Available data.

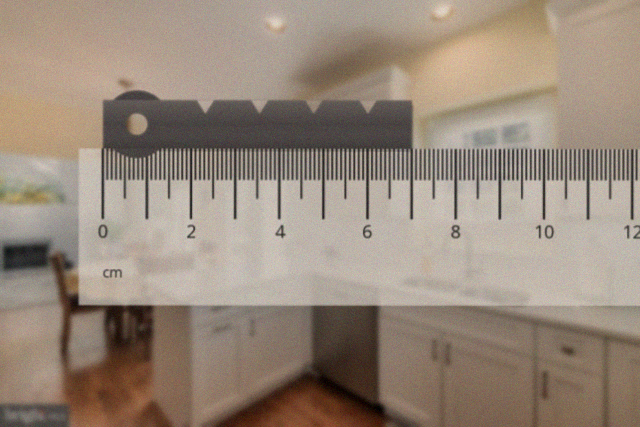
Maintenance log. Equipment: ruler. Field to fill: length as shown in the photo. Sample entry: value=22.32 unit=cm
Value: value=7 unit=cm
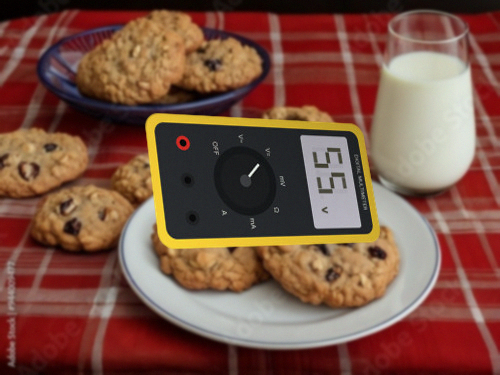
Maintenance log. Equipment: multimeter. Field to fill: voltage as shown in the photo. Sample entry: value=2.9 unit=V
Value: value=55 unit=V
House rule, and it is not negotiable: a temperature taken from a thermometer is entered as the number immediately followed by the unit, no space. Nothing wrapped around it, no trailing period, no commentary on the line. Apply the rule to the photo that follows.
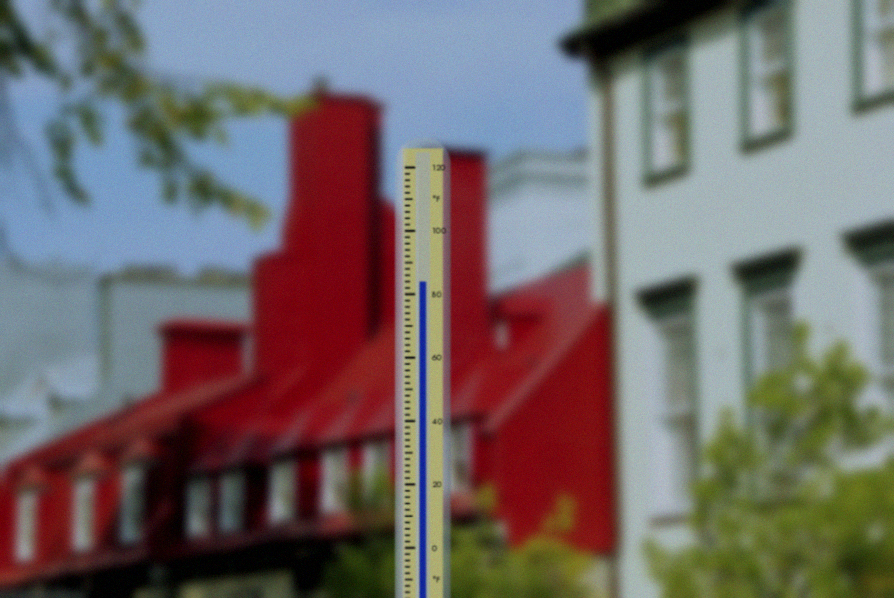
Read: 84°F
...
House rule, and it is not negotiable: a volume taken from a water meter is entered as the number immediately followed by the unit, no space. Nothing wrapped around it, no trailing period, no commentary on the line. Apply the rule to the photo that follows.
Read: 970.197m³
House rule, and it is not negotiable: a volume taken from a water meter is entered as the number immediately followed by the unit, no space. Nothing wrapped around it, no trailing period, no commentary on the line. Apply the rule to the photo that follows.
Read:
==
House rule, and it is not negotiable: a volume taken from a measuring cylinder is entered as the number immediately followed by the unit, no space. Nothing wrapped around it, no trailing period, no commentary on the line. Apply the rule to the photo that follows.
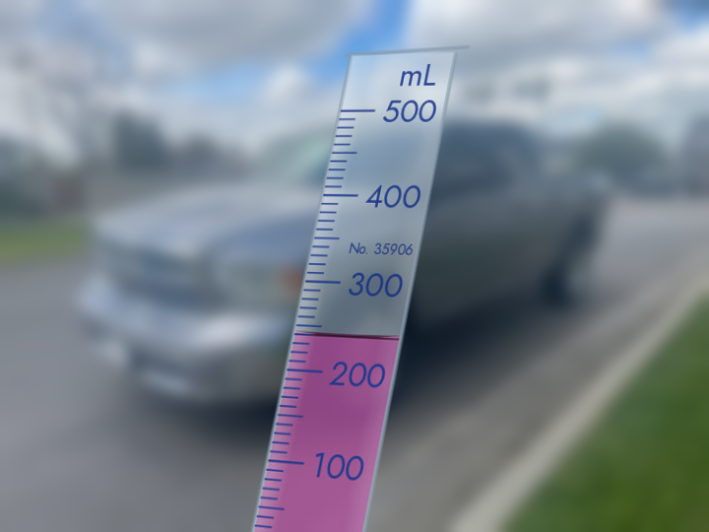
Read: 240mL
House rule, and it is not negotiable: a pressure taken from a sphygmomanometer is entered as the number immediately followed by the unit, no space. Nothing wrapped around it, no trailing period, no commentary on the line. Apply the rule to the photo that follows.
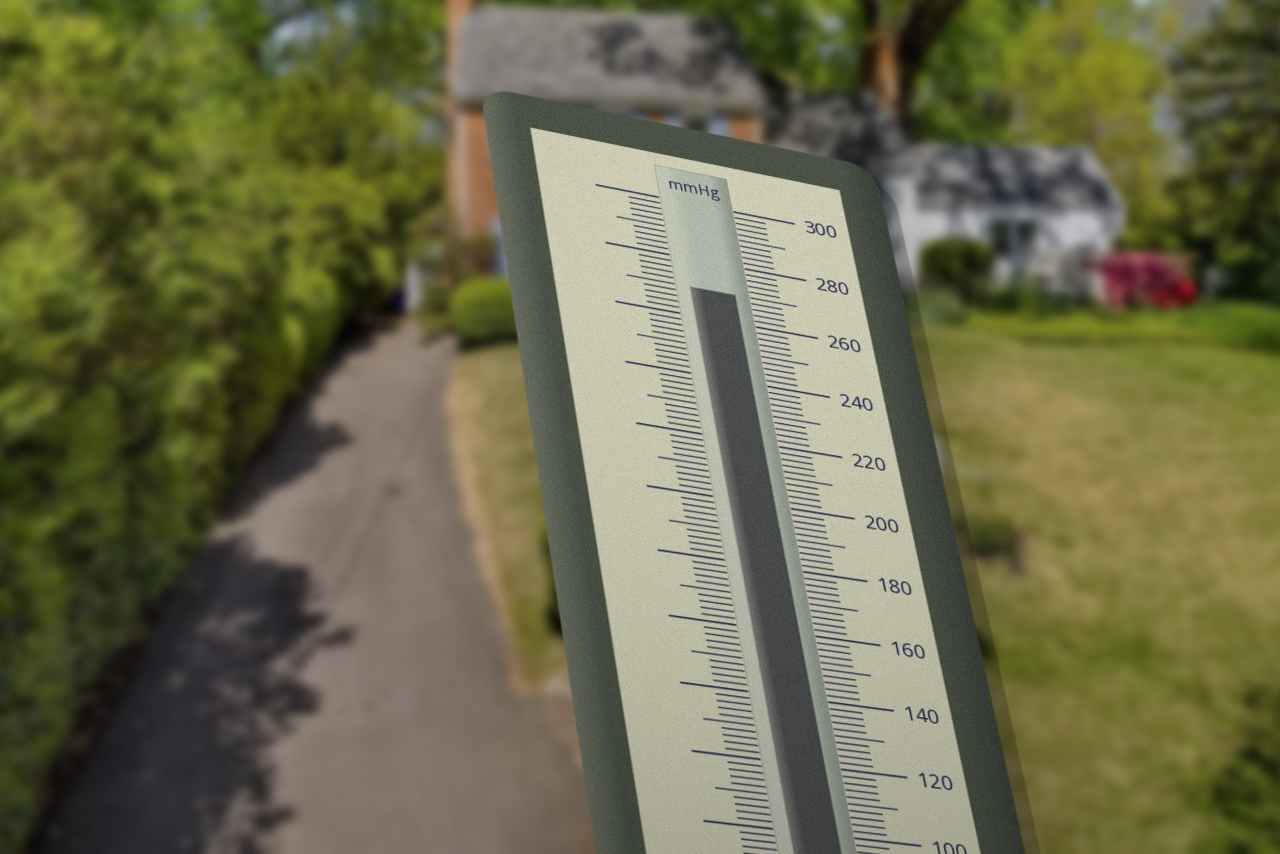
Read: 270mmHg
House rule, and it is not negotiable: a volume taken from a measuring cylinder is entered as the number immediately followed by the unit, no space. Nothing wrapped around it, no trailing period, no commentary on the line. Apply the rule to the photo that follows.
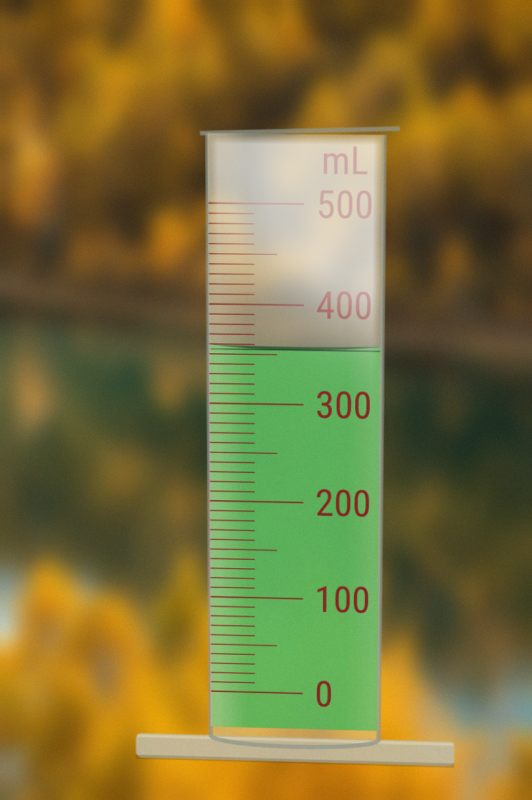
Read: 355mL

What to do.
Return the lines exactly as they appear, beginning with the line that contains "Maintenance log. Equipment: ruler." and continuing through the line that contains "Value: value=55 unit=V", both included, and omit the pictures.

Output below.
Maintenance log. Equipment: ruler. Field to fill: length as shown in the photo. Sample entry: value=22.32 unit=cm
Value: value=7 unit=cm
Maintenance log. Equipment: multimeter. Field to fill: voltage as shown in the photo. Sample entry: value=2.9 unit=V
Value: value=55 unit=V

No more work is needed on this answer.